Give again every line from the one with "2. Update the" through the last line of the data, exactly, and leave out the lines before it.

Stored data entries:
[Start of Attachment]
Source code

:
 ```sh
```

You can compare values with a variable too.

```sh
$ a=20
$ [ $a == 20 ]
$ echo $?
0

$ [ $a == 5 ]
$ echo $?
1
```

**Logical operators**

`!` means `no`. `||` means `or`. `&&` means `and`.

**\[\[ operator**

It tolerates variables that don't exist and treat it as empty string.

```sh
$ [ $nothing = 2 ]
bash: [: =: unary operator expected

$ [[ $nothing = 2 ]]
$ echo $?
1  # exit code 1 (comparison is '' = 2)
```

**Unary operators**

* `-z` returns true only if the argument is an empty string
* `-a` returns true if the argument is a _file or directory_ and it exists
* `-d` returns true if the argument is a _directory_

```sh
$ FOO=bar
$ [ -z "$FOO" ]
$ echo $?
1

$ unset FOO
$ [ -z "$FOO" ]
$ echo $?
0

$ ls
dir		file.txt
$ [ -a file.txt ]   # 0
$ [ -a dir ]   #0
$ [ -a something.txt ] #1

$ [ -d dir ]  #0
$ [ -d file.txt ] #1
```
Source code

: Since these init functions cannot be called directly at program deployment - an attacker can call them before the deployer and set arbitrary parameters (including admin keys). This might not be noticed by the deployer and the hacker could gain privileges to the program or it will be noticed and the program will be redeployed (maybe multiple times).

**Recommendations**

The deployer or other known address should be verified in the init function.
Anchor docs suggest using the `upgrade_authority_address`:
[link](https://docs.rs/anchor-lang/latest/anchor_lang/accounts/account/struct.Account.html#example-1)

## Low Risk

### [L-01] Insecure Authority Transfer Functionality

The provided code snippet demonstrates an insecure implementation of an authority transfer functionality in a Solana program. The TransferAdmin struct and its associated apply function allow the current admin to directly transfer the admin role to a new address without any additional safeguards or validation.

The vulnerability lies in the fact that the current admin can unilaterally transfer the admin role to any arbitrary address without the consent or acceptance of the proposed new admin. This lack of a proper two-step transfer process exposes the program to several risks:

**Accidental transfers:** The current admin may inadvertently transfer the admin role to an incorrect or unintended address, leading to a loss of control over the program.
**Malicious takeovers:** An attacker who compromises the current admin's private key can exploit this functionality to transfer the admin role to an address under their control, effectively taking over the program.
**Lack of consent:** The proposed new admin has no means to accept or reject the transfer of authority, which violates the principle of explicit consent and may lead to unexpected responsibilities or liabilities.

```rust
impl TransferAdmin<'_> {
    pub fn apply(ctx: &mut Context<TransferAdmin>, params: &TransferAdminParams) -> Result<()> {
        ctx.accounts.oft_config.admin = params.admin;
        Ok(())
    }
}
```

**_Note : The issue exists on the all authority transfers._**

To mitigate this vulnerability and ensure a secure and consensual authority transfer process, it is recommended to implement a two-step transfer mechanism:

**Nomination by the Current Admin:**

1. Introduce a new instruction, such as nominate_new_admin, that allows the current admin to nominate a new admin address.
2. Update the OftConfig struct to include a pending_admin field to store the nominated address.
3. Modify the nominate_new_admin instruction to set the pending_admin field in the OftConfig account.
[End of Attachment]
Written solution:
2. Update the OftConfig struct to include a pending_admin field to store the nominated address.
3. Modify the nominate_new_admin instruction to set the pending_admin field in the OftConfig account.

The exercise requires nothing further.